### DATA PROVIDED

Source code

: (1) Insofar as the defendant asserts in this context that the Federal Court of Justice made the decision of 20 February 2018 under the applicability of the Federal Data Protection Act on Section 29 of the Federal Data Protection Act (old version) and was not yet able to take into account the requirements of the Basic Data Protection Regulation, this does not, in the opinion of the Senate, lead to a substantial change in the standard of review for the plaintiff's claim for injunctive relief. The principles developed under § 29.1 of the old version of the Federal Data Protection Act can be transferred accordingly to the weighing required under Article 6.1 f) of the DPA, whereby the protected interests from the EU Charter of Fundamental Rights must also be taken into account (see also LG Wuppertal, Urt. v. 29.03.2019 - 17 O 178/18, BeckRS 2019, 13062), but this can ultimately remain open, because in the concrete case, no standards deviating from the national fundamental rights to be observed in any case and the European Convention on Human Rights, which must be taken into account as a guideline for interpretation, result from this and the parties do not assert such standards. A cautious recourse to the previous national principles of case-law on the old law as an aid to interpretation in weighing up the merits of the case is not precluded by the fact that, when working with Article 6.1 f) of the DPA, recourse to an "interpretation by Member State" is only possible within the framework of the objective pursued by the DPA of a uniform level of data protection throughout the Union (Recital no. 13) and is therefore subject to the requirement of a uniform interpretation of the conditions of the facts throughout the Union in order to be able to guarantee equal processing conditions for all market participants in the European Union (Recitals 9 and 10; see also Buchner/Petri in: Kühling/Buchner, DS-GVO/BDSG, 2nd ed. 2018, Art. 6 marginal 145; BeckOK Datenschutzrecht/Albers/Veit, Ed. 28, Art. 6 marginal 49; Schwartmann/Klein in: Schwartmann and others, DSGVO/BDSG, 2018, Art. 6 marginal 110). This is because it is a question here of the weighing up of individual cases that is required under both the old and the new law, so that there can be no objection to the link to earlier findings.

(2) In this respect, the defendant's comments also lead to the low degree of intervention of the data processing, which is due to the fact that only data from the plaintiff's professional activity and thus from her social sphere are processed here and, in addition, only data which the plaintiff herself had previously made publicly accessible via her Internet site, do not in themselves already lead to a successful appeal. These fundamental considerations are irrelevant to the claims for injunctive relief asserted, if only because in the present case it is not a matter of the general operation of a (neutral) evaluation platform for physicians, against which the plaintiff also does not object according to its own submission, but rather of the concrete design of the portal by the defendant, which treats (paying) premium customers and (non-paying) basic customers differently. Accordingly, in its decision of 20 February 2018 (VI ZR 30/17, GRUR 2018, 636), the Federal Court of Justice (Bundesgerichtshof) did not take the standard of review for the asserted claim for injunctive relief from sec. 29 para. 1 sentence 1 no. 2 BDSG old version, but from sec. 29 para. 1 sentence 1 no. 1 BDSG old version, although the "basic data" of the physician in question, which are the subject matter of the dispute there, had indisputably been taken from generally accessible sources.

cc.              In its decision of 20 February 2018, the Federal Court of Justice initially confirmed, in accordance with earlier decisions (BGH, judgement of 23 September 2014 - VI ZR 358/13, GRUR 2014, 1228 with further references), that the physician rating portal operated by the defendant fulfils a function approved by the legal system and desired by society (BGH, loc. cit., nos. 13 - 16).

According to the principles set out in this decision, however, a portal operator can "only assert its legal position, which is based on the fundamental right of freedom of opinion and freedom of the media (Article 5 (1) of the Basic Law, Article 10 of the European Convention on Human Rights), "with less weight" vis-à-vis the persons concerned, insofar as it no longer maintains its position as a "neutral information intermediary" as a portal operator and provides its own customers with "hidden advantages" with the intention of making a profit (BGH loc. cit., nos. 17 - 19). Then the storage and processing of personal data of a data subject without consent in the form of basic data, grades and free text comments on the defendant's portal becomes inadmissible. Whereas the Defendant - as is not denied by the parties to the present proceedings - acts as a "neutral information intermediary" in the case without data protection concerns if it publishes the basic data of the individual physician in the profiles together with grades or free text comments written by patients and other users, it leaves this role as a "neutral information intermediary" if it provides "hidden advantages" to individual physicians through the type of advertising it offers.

######
### DATA PROVIDED

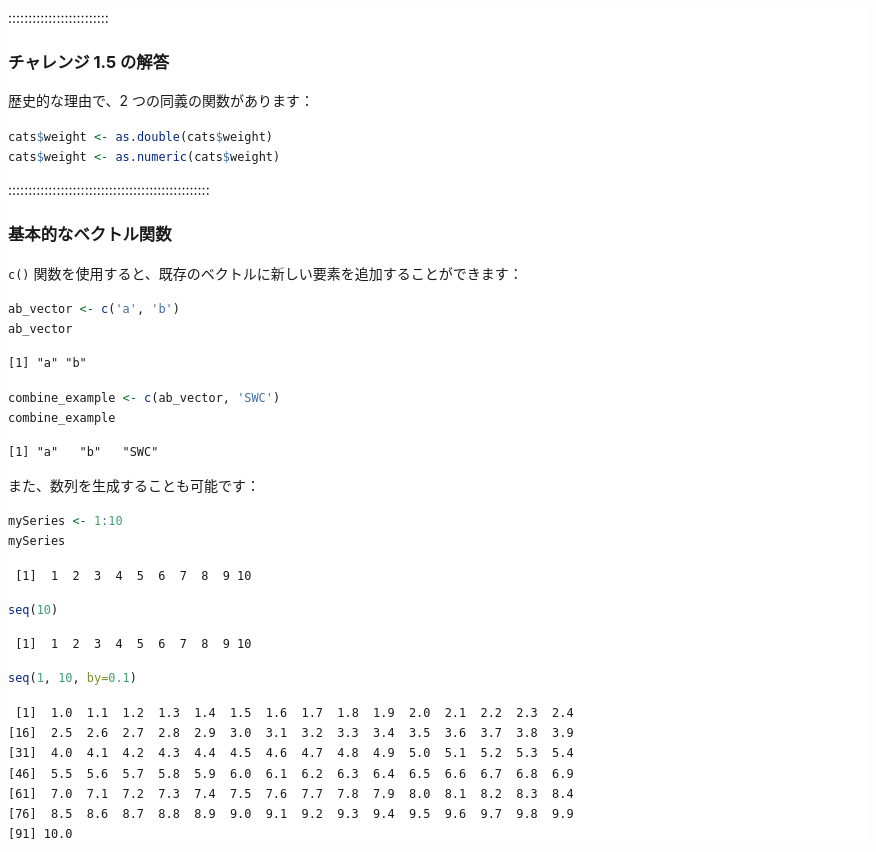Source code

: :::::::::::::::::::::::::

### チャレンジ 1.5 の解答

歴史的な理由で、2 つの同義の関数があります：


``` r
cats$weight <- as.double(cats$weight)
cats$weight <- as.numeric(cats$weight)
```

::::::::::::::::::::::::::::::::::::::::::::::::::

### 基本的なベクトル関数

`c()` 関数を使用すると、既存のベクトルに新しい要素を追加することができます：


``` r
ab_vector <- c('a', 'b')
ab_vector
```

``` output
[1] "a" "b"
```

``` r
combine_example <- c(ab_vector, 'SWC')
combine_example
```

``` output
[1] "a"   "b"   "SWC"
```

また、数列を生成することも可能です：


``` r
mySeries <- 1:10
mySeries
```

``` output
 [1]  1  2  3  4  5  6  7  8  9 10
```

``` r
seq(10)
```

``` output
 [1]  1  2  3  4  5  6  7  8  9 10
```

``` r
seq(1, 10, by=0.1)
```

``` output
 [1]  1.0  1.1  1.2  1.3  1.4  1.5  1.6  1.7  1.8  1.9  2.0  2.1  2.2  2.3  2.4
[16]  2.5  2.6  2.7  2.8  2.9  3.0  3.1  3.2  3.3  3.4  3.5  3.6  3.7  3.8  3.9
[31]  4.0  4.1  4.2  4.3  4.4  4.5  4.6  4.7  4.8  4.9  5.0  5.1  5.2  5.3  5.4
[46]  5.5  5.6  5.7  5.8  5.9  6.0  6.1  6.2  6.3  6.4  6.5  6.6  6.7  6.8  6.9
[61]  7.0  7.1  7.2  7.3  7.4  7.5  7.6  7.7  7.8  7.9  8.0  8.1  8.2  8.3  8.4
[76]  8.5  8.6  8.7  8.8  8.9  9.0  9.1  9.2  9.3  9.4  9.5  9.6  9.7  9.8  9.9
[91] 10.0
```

######
### DATA PROVIDED

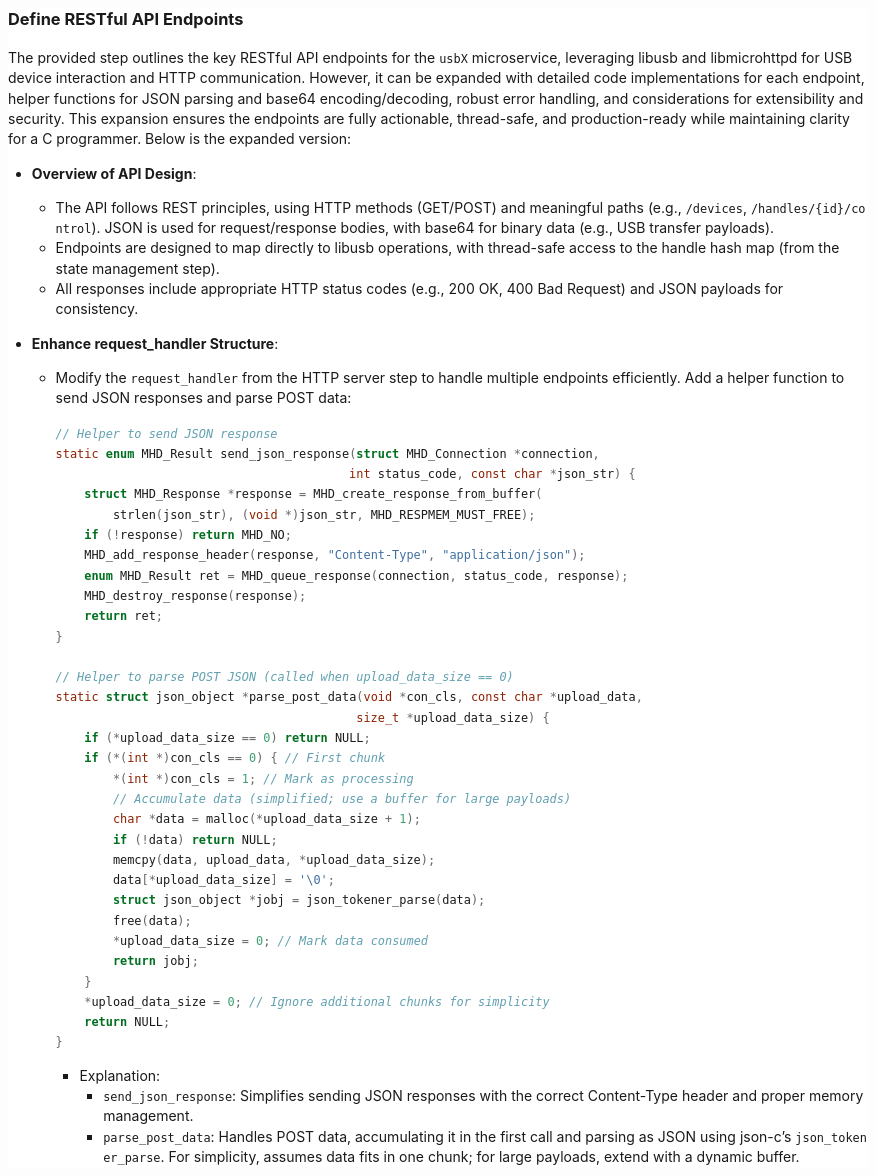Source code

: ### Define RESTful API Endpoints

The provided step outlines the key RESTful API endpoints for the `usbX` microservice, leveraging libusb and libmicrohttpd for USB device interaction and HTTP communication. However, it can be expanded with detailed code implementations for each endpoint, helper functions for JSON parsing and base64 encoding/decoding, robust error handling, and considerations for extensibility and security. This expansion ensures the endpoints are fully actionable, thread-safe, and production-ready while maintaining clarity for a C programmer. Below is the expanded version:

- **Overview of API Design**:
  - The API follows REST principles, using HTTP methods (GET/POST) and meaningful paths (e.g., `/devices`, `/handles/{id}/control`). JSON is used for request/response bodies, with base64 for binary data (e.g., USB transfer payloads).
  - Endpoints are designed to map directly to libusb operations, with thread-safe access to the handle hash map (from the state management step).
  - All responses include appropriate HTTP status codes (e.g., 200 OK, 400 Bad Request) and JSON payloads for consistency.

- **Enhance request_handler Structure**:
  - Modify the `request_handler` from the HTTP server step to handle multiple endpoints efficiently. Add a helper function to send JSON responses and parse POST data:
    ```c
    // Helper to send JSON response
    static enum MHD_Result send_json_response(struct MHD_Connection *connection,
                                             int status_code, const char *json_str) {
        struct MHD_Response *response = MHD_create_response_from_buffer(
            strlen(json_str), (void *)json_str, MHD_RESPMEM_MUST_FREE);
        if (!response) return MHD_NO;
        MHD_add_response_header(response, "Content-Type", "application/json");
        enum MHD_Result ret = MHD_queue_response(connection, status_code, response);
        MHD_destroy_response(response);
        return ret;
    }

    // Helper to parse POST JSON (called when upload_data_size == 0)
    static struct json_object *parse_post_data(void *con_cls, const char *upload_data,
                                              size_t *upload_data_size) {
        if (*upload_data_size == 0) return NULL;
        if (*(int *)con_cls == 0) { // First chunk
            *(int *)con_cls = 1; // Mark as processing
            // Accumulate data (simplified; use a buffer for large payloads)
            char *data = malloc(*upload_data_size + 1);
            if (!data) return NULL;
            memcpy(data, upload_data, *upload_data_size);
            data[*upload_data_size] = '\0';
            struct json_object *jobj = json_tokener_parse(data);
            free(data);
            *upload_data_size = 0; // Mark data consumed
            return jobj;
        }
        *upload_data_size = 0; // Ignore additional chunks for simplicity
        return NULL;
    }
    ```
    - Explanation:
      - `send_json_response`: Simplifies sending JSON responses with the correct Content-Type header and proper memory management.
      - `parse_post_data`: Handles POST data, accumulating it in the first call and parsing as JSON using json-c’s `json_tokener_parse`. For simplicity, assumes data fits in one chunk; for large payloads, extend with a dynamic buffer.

######

# WHAT YOU ARE ASKED TO DO:
Scan the listing above and copy all lines containing the word "parsing".

# RESPONSE:
The provided step outlines the key RESTful API endpoints for the `usbX` microservice, leveraging libusb and libmicrohttpd for USB device interaction and HTTP communication. However, it can be expanded with detailed code implementations for each endpoint, helper functions for JSON parsing and base64 encoding/decoding, robust error handling, and considerations for extensibility and security. This expansion ensures the endpoints are fully actionable, thread-safe, and production-ready while maintaining clarity for a C programmer. Below is the expanded version:
      - `parse_post_data`: Handles POST data, accumulating it in the first call and parsing as JSON using json-c’s `json_tokener_parse`. For simplicity, assumes data fits in one chunk; for large payloads, extend with a dynamic buffer.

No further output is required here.